> DIRECTIONS:
Reproduce the whole passage on claiming Social Security Disability benefits word for word.

Image source: Getty Images.

Why claiming Social Security Disability benefits can be a better choice

Social Security Disability Insurance (SSDI) is another program you pay into, just like retirement benefits. It's an entitlement that's there to provide for you if you become unable to work due to a severe disabling condition. And you're able to claim it at any time until you've reached your full retirement age (FRA), which is between 66 and 67, depending on when you were born. 

To understand why that's important, you need to know that if you claim your retirement benefits before FRA, you're subject to an early filing penalty that reduces your standard benefit amount. This penalty could cost you as much as 6.7% per year if you claim retirement benefits up to three years early, and an additional 5% per year if you start your retirement benefits more than three years before FRA. 

If you claim Social Security disability instead of retirement benefits when you're younger than your FRA, you won't face this penalty that permanently reduces your monthly income. Your SSDI benefits are based on your standard retirement amount, even if you're younger than full retirement age when you claim them. Then, when you hit your full retirement age, you can just switch over to retirement benefits and still continue to get your higher standard benefit.

> ENTRIES SHOWN:

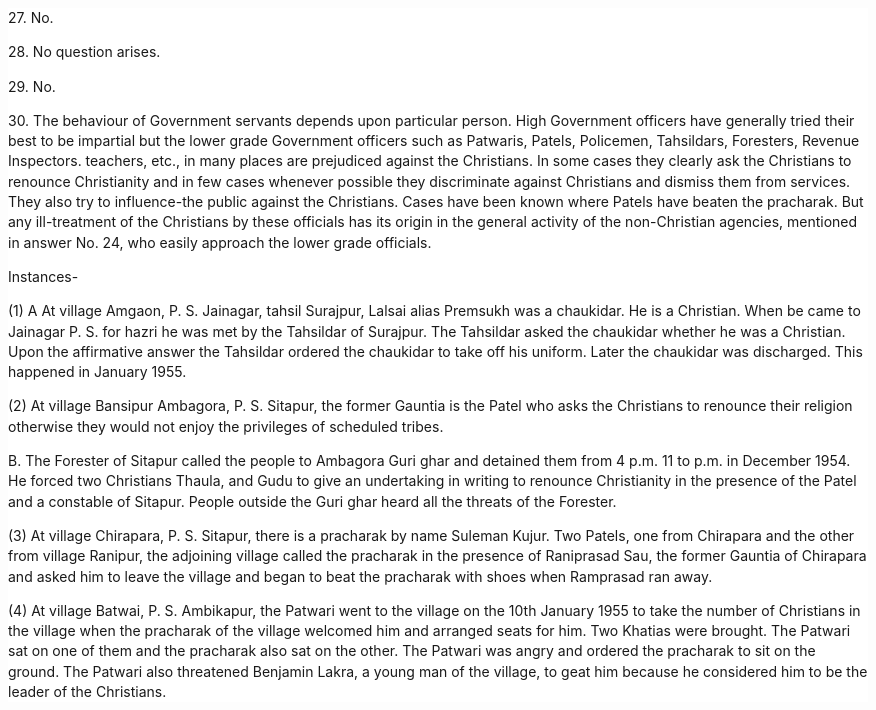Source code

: 27\. No.

28\. No question arises.

29\. No.

30\. The behaviour of Government servants depends upon particular
person.  High Government officers have generally tried their best to be
impartial but the lower grade Government officers such as Patwaris,
Patels, Policemen, Tahsildars, Foresters, Revenue Inspectors. teachers,
etc., in many places are prejudiced against the Christians.  In some
cases they clearly ask the Christians to renounce Christianity and in
few cases whenever possible they discriminate against Christians and
dismiss them from services.  They also try to influence-the public
against the Christians.  Cases have been known where Patels have beaten
the pracharak.  But any ill-treatment of the Christians by these
officials has its origin in the general activity of the non-Christian
agencies, mentioned in answer No. 24, who easily approach the lower
grade officials.

Instances-

\(1\) A At village Amgaon, P. S. Jainagar, tahsil Surajpur, Lalsai alias
Premsukh was a chaukidar.  He is a Christian.  When be came to Jainagar
P. S. for hazri he was met by the Tahsildar of Surajpur.  The Tahsildar
asked the chaukidar whether he was a Christian.  Upon the affirmative
answer the Tahsildar ordered the chaukidar to take off his uniform. 
Later the chaukidar was discharged.  This happened in January 1955.

\(2\) At village Bansipur Ambagora, P. S. Sitapur, the former Gauntia is
the Patel who asks the Christians to renounce their religion otherwise
they would not enjoy the privileges of scheduled tribes.

B. The Forester of Sitapur called the people to Ambagora Guri ghar and
detained them from 4 p.m. 11 to p.m. in December 1954.  He forced two
Christians Thaula, and Gudu to give an undertaking in writing to
renounce Christianity in the presence of the Patel and a constable of
Sitapur.  People outside the Guri ghar heard all the threats of the
Forester.

\(3\) At village Chirapara, P. S. Sitapur, there is a pracharak by name
Suleman Kujur.  Two Patels, one from Chirapara and the other from
village Ranipur, the adjoining village called the pracharak in the
presence of Raniprasad Sau, the former Gauntia of Chirapara and asked
him to leave the village and began to beat the pracharak with shoes when
Ramprasad ran away.

\(4\) At village Batwai, P. S. Ambikapur, the Patwari went to the
village on the 10th January 1955 to take the number of Christians in the
village when the pracharak of the village welcomed him and arranged
seats for him.  Two Khatias were brought.  The Patwari sat on one of
them and the pracharak also sat on the other.  The Patwari was angry and
ordered the pracharak to sit on the ground. The Patwari also threatened
Benjamin Lakra, a young man of the village, to geat him because he
considered him to be the leader of the Christians.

> ANSWER BELOW:
Image source: Getty Images.

Why claiming Social Security Disability benefits can be a better choice

Social Security Disability Insurance (SSDI) is another program you pay into, just like retirement benefits. It's an entitlement that's there to provide for you if you become unable to work due to a severe disabling condition. And you're able to claim it at any time until you've reached your full retirement age (FRA), which is between 66 and 67, depending on when you were born. 

To understand why that's important, you need to know that if you claim your retirement benefits before FRA, you're subject to an early filing penalty that reduces your standard benefit amount. This penalty could cost you as much as 6.7% per year if you claim retirement benefits up to three years early, and an additional 5% per year if you start your retirement benefits more than three years before FRA. 

If you claim Social Security disability instead of retirement benefits when you're younger than your FRA, you won't face this penalty that permanently reduces your monthly income. Your SSDI benefits are based on your standard retirement amount, even if you're younger than full retirement age when you claim them. Then, when you hit your full retirement age, you can just switch over to retirement benefits and still continue to get your higher standard benefit.